Jessica blickte auf die Uhr. Es müssen Stunden vergangen sein, seitdem sie angefangen hatte, zu Essen. Ihr Magen fühlte sich an, als würde er gleich platzen und der Schmerz hielt sie davon ab, nach noch mehr Essen Ausschau zu halten, denn ein Sättigungsgefühl hatte – wie immer – nicht eingesetzt.
Immer noch leicht benebelt, halb in Trance schlief sie ein.

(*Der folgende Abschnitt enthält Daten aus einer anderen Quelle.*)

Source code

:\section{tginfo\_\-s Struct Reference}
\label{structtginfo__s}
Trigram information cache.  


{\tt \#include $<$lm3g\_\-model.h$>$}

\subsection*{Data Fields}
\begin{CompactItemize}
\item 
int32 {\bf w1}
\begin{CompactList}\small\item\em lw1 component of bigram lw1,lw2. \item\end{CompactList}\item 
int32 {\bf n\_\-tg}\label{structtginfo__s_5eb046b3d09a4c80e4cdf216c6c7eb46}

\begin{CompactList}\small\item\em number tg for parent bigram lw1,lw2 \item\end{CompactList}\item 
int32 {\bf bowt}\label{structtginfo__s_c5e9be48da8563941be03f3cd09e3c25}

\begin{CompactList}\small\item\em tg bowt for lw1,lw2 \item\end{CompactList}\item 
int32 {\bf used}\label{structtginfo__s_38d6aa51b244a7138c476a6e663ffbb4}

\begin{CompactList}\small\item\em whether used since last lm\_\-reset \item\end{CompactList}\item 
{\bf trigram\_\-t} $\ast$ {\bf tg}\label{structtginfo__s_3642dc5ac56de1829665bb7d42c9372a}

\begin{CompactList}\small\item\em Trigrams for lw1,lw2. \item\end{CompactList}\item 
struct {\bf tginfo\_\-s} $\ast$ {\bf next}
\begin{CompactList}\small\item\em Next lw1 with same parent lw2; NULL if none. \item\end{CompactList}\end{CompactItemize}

Der nächste Morgen umarmte sie mit Ekel vor sich und ihrem eigenen Körper. „Wieso hast du es wieder zugelassen?! Wieso hast du schon wieder die Kontrolle über das Essverhalten verloren?!", schrie sie sich selbst an und Hass erfüllte ihre Adern. Jessica weinte abermals und strich sich die nassen, von Tränen verklebten Haare aus dem Gesicht. Wut überkam ihren Körper wie ein Sturm und riss den mickrigen Rest positiver Gefühle in ihrem Körper mit sich und ließ nichts außer Verzweiflung und einem überwältigenden Hass auf sich selbst zurück. „Du Versager!", schrie sie ihr Spiegelbild an und starrte in ihre riesigen, aufgerissenen Augen, in welchen der Schmerz der vergangenen Monate zu erkennen war. „Es reicht nun.", flüsterte sie und entspannte ihre Gesichtsmuskulatur. „Gestern war das letzte Mal, das mich jemand so behandelt.", fügte sie hinzu und kramte ihr Notizbuch aus ihrer Tasche. Sie legte es auf den Tisch, blätterte die Seite auf, die sie gestern gefüllt hatte und vervollständigte sie:
anmutige hälschen krumm geknickt
wären sie nur nicht eingenickt
So wie Jessica geht es vielen anderen Menschen auf der Welt, die täglich unter Diskriminierung auf Grund ihres Körpergewichts leiden. Vorurteile gewinnen die Oberhand und der eigentliche Mensch geht unter. Beispiele für Gründe einer deutlichen Gewichtszunahme können z.B. auch sein:
- Die Antibabypille
- Genetische Veranlagungen
- Schilddrüsenprobleme
- Medikamente wie Antidepressiva
- Aufhören mit dem Rauchen
Im Falle unseres fiktiven Beispiels leidet der Hauptcharakter unter einer psychischen Erkrankung namens „Binge-Eating". Die Symptome können wie folgt aussehen:
- Betroffene sind regelmäßig wie in „Trance" und verlieren die Kontrolle über ihr eigenes Essverhalten
- es kann erst bei physischen Reaktionen, wie Magenschmerzen oder Erbrechen, mit dem Essen aufgehört werden
- oftmals kündigt sich dieser Kontrollverlust als Gefühl von enormer, steigender Unruhe an, die ab einem gewissen Punkt kaum noch auszuhalten ist
- ein Sättigungsgefühl setzt in der Regel nicht ein
- hinterher werden die Betroffenen von Selbsthass und Ekel vor sich selbst geplagt
- obwohl sie dies nicht wollen, treten die Essanfälle immer wieder auf und bleiben unkontrollierbar
Wenn wir uns das nächste Mal dabei erwischen, wie die gängigen Vorurteile in unseren Köpfen auftauchen, sollten wir alle an diese Geschichte denken. An die Gefühle der betroffenen Person und daran, dass oftmals externe Faktoren wie ein Rauchstopp oder Antidepressiva Gründe für eine Gewichtszunahme sind. Und vielleicht sollten wir uns alle einmal die Frage stellen, wieso wir unsere Energie und Aufmerksamkeit überhaupt so sehr auf die Probleme und das Leben anderer Menschen lenken. Sind wir vielleicht doch auch in manchen Momenten mit uns selbst unglücklich?